SEAMOUNTS
Seamounts are undersea mountains, rising from abyssal depths, usually formed by volcanic activity. Unlike islands, they don’t reach the surface and unlike plateaus they usually have a conical shape. Seamounts form stepping stones in the ocean for animal dispersal and have often been described as oases of abundance and biomass in the ocean. They provide important habitats for open ocean animals, deep-sea fish and invertebrates that thrive on the elevated position of the seabed. They provide a solid surface, something hard to find in the open ocean, for a diverse range of animals including corals, sponges, and other filter feeding animals which attach themselves in dense colonies to the seamount slopes. The open ocean above the summits and sides of seamounts are also unique, and show unique biological or biogeochemical properties. Currents well up and swirl around the mountain, serving up a constant supply of nutrients and plankton, a phenomenon referred to as the “seamount effect”.

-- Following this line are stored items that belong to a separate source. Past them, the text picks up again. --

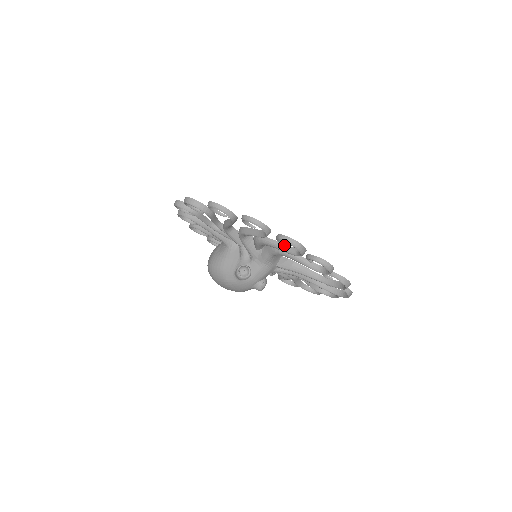
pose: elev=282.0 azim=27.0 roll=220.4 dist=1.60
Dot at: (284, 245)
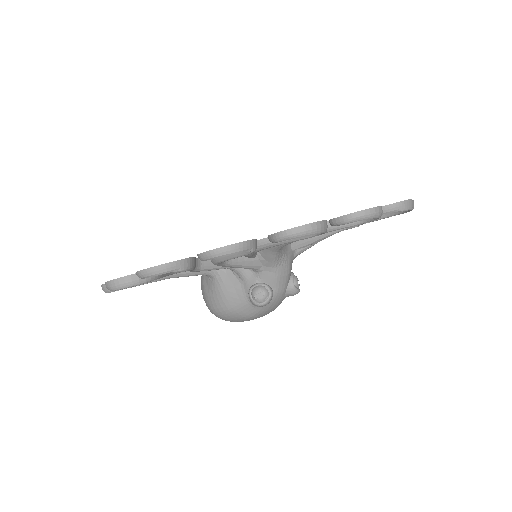
Dot at: occluded
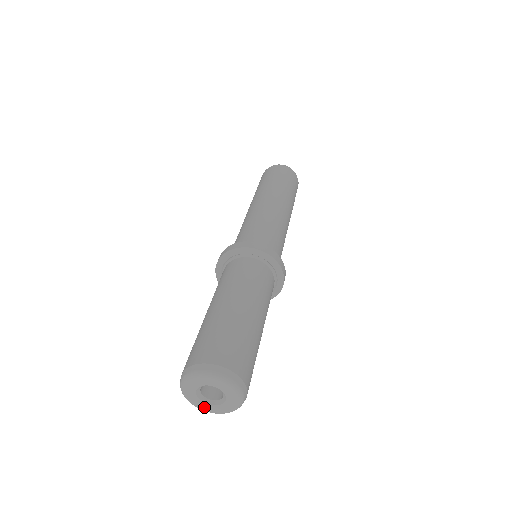
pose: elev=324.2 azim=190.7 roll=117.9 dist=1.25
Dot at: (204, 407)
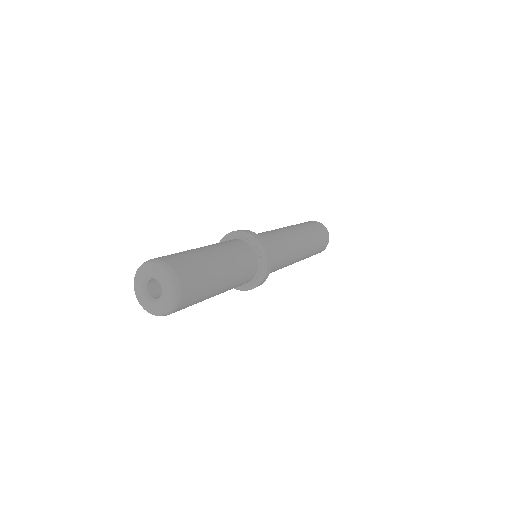
Dot at: (141, 298)
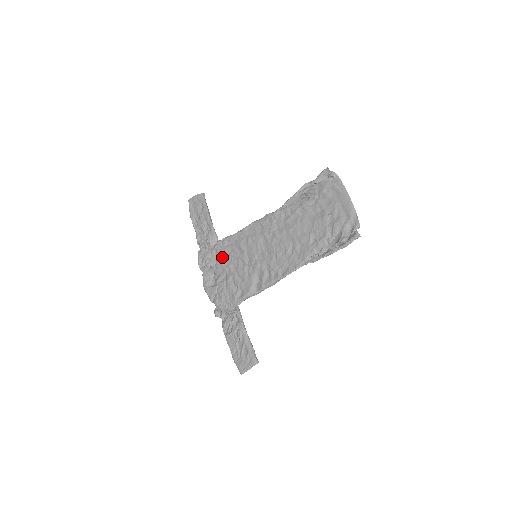
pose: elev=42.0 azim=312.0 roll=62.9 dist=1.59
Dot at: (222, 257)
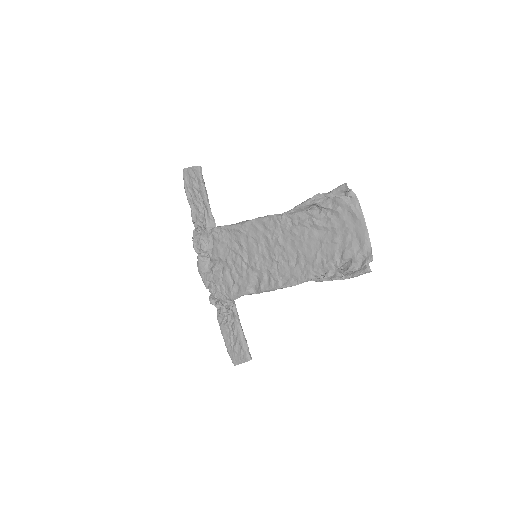
Dot at: (219, 246)
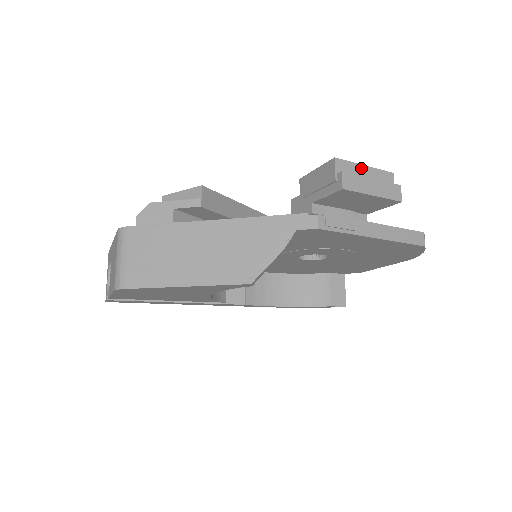
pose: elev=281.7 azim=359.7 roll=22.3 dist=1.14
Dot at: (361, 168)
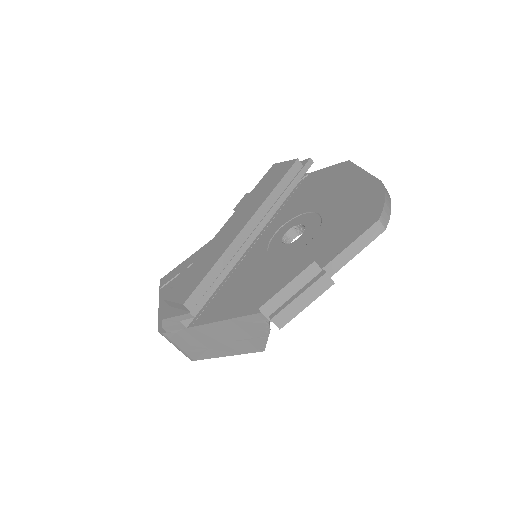
Dot at: (284, 291)
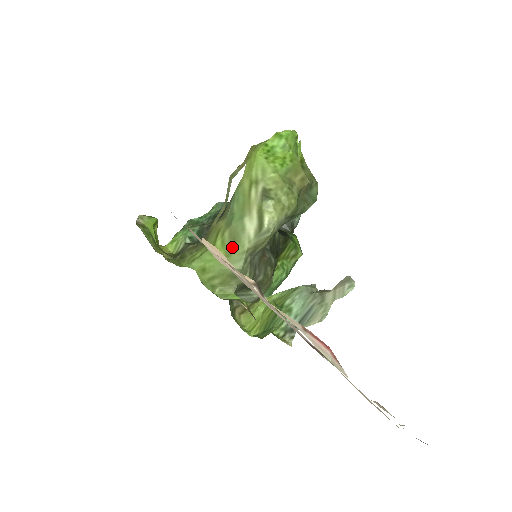
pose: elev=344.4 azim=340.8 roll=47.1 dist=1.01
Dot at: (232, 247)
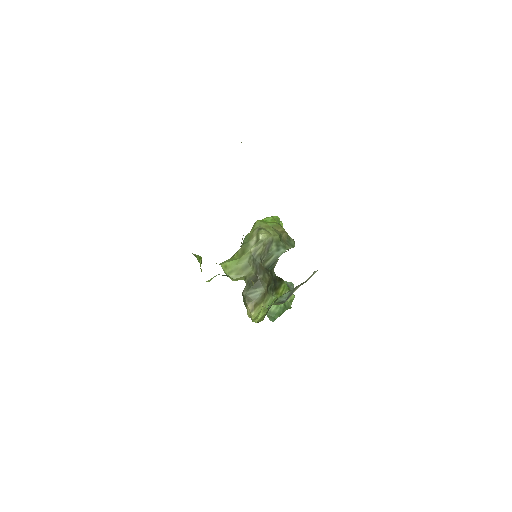
Dot at: (242, 253)
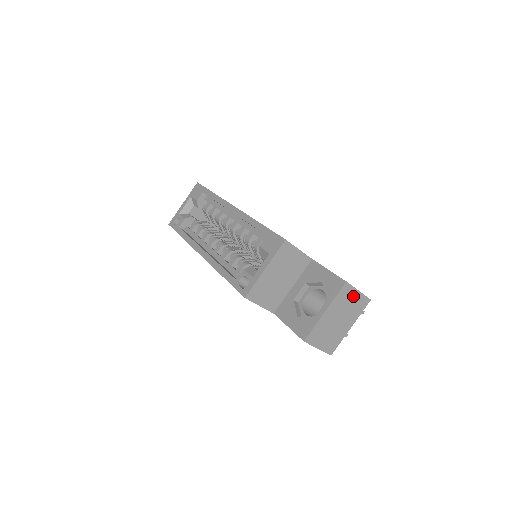
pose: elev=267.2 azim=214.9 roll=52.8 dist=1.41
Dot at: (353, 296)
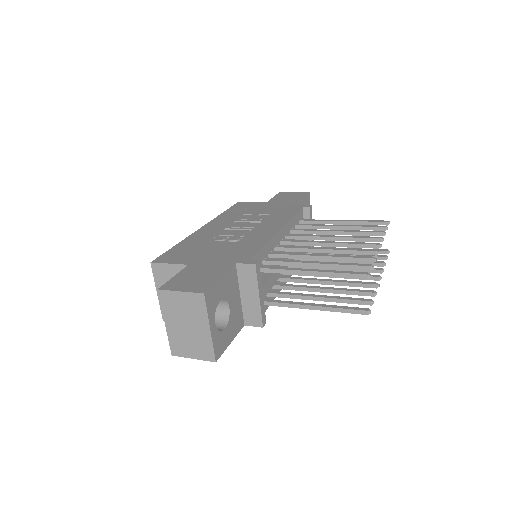
Dot at: (179, 299)
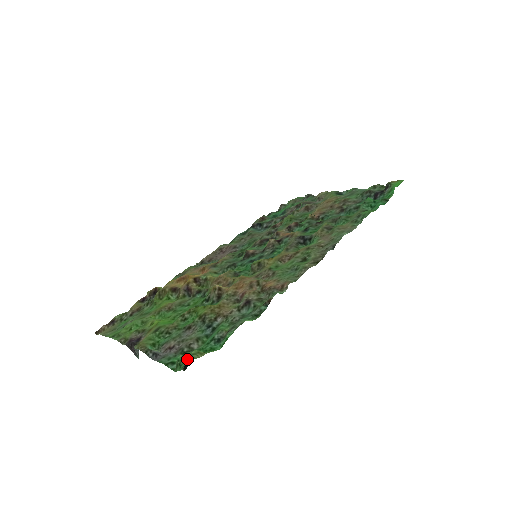
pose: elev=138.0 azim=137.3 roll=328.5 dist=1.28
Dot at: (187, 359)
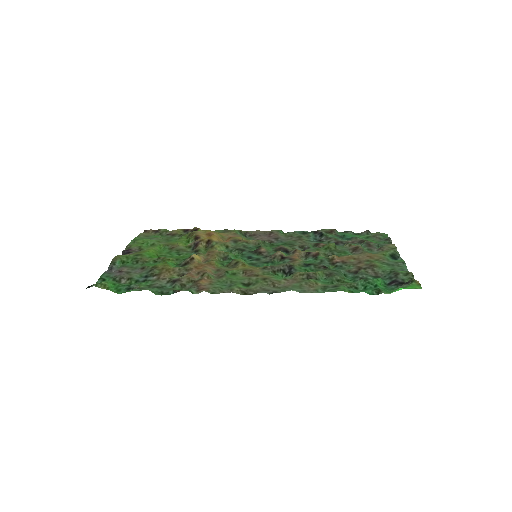
Dot at: occluded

Pressures on seamount ecosystems include benthic and pelagic fisheries, petroleum exploration and in some areas, seabed mining. Seamounts support vulnerable slow growing animals that are increasingly threatened by fishing and mining, so seamount ecosystems need protection. Seamount fishes such as the orange roughy are especially vulnerable to fishing because these long lived species gather in large shoals that can be targeted by high-technology fisheries that can deplete this resource from large areas. Coral dominated seamount ecosystems are not very resilient to disturbance by bottom trawling, because there are limited alternative habitats capable of supporting associated species, and because trawling typically removes entire coral habitats from large areas of individual seamounts.
Management of seamount ecosystems needs to account for changing oceanographic conditions (ocean acidification), as well as the direct impacts of human activities such as bottom trawling and mining.
Proposed MPAs that include seamounts are Southeast Atlantic Seamounts that includes Protea, Argentina and an unnamed seamount, and the Southwest Indian Seamounts that includes Natal Seamount.